───── Dataset entries ─────

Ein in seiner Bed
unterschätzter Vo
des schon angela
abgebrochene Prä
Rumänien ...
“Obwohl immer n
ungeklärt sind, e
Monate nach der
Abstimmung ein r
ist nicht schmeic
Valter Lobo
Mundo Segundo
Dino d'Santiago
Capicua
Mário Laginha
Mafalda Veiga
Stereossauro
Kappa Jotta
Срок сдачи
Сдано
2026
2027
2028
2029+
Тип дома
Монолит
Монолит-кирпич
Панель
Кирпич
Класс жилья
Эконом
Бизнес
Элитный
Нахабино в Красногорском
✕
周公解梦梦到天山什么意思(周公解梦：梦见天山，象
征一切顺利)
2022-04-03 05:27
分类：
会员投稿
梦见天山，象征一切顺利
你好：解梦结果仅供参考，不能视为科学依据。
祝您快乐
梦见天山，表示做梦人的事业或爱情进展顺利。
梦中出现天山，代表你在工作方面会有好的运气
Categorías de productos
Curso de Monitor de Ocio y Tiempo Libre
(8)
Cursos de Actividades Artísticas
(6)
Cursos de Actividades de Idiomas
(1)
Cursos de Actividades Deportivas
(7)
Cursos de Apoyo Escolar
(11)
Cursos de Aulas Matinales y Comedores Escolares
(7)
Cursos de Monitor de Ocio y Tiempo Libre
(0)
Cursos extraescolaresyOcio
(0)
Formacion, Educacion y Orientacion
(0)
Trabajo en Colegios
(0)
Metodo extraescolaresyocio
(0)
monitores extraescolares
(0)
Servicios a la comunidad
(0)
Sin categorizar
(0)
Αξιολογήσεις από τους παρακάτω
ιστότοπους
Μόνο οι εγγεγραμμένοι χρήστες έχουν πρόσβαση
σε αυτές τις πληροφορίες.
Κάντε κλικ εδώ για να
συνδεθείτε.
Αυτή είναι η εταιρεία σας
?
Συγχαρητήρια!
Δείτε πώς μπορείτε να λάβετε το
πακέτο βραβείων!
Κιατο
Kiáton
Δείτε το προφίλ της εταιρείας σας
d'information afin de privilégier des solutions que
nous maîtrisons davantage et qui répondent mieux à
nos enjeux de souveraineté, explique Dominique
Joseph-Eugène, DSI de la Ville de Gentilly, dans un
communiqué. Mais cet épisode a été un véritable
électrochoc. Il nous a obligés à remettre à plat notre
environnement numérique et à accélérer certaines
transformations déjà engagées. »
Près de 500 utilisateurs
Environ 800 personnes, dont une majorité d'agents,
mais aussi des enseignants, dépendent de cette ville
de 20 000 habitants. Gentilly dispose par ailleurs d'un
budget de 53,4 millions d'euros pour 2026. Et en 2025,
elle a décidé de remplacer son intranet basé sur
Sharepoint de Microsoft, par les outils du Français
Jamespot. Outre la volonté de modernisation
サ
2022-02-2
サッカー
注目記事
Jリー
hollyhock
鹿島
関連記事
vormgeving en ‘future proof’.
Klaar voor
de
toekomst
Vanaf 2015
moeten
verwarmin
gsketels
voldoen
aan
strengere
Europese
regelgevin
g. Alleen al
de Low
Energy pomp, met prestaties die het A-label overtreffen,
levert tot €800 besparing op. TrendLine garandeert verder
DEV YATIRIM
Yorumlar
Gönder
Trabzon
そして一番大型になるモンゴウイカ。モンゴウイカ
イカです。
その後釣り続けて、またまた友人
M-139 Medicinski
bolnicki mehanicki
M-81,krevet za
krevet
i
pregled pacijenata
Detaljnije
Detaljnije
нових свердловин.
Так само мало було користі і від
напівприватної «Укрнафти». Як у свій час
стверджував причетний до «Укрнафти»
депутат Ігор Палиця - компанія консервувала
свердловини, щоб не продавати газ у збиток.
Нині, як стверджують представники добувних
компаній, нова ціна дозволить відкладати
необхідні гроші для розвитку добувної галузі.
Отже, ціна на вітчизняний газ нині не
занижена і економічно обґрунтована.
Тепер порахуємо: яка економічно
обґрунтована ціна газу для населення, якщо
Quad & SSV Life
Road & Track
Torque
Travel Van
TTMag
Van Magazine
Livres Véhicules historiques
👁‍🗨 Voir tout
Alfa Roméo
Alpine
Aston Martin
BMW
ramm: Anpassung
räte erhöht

─────

■ Exercise directions
Reproduce the lines of the records above verbatim, starting at the first line and continuing through the line containing "Kappa Jotta", with both ends included.

■ Answer to this task
Ein in seiner Bed
unterschätzter Vo
des schon angela
abgebrochene Prä
Rumänien ...
“Obwohl immer n
ungeklärt sind, e
Monate nach der
Abstimmung ein r
ist nicht schmeic
Valter Lobo
Mundo Segundo
Dino d'Santiago
Capicua
Mário Laginha
Mafalda Veiga
Stereossauro
Kappa Jotta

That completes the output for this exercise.